Another bout of early rising set in this morning, leaving me up a few moments before four. As I intend to arise by six in any event, it's certainly no great imposition, but it does make me wonder what set my internal clock off by a few hours.
But literal insomnia is not really what I'm going to write about here. I'm instead going to write about what I'll call 'soul insomnia'. I do not worry much about literal sleeplessness, as I view this condition as the reason why in some divine plan I have LJ friends in Australia, in order to put up posts at any time of night or dawn when I am awake.
My theme, instead, is the feeling that my metaphoric slumbers are not as restful as they might be. I know that for most people, sleep metaphors are used to describe that feeling that one has fallen into a haze of routine, and wishes to "awake" into a more vibrant life. I wish to use the metaphor a different way. I feel sometimes that this really gorgeous slumber awaits me, if only I could truly sleep.
I have discovered that in the world of sleep, one gets this incredible rest, and yet one gets the multi-colored awesome wonder of dreams. I live a life which has all the right ingredients for genuine rest--great wife, kind friends, owner of a small firm pursuing an interesting career, my own little special heterodox but comforting religious faith, fun hobbies, and a nice home. In short, I have the right pyjamas on, and a big, comforting quilt. But sometimes sleep is still hard to find.
In this metaphor, of course, I am using sleep as a metaphor to symbolize that sense that everything in my life is proceeding "as it ought to be", that I am living my life so smoothly that it feels like rest to me. Although nothing in particular is wrong with my life (excepting perhaps being very busy at work), I have that sense that I am a few steps behind at all stages. I do not exercise as I should. I am constantly racing to get things done on my "to do" list. I neglect personal matters such as keeping my car or my office in good order, or making the various health check up appointments I should make. I have a number of half-started fun hobby projects that need to be finished, but they are all at loose ends. If I could only embrace a good, solid golden slumber, I'd somehow tramsmute into someone who handled things with a dreamy flair. But I'm instead sleeping in fits and starts, less a good night's sleep than a hundred tiny naps.
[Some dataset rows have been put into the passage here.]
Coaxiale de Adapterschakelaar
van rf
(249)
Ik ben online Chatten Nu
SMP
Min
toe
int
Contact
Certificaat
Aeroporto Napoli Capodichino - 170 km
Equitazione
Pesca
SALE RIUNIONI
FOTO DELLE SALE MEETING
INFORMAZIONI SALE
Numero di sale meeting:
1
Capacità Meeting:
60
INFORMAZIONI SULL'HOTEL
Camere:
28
Last night I found myself irritable about the mere scheduling of vacation time. I dislike being irritable about anything. This morning I must race to the post office to mail off a package which I've been needing to mail for a week. Today and tomorrow I must accomplish a literal world of things.
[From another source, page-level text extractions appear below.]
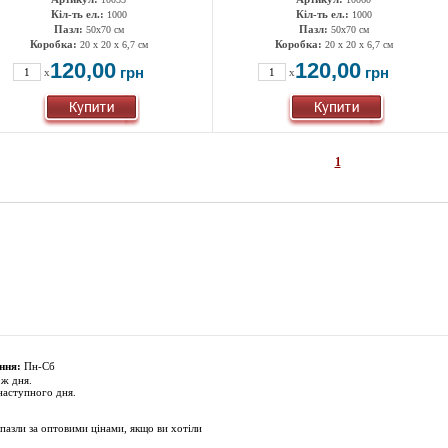
Кіл-ть ел.:
Кіл-ть ел.:
1000
1000
Пазл:
Пазл:
50х70 см
50х70 см
Коробка:
Коробка:
20 x 20 x 6,7 см
20 x 20 x 6,7 см
120,00
120,00
грн
грн
x
x
1
ння:
Пн-Сб
 ж дня.
наступного дня.
пазли за оптовими цінами, якщо ви хотіли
Lately, when I did that hobby project that showed me I could do something in 10 days that is difficult to do in 30,I felt really relieved and comforted--reminded of my skills to do things. I managed to get a lot of other things done during this time period. It's as if my capacity does not depend on the literal length of the "to do" list, but on how much I am willing to challenge myself to do. In order to get the sound to fill the room, perhaps I just need to get the 'amp up'. But I can tick off in my head four hobby projects which are now well behind my projected completion date, and I am dismayed I could have let them slide a bit. There's no good reason--I just somehow awoke and they were back in my dream state. I must tackle them this weekend.
I always liked that line in Springsteen's "Blinded by the Lght" where he says 'momma always told me not to look into the eye of the Sun; oh, but mamma, that's where the fun is!". But I rather like the obverse construct. I am not that bad at looking the uncertainties and Mysteries in the eye. What I'm bad about doing is closing my eyes and falling into a restful pattern.
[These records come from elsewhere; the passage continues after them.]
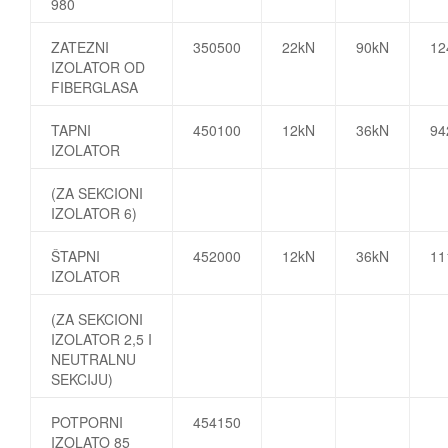
980
ZATEZNI
350500
22kN
90kN
1
IZOLATOR OD
FIBERGLASA
TAPNI
450100
12kN
36kN
9
IZOLATOR
(ZA SEKCIONI
IZOLATOR 6)
ŠTAPNI
452000
12kN
36kN
1
IZOLATOR
(ZA SEKCIONI
IZOLATOR 2,5 I
NEUTRALNU
SEKCIJU)
POTPORNI
454150
IZOLATO 85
It's so unrestful, though, this feeling of being behind and out of sorts. I dislike this feeling intensely. I have been asleep before, and felt the warmth of the quilt. I'd like to nod off once again. I feel as if I could fall asleep, and my life would work, as if in a dream. I know deep down this is a form of depression, and I know what I need to do to exercise and work myself through it.
But in my mind, all I need is a good life's sleep.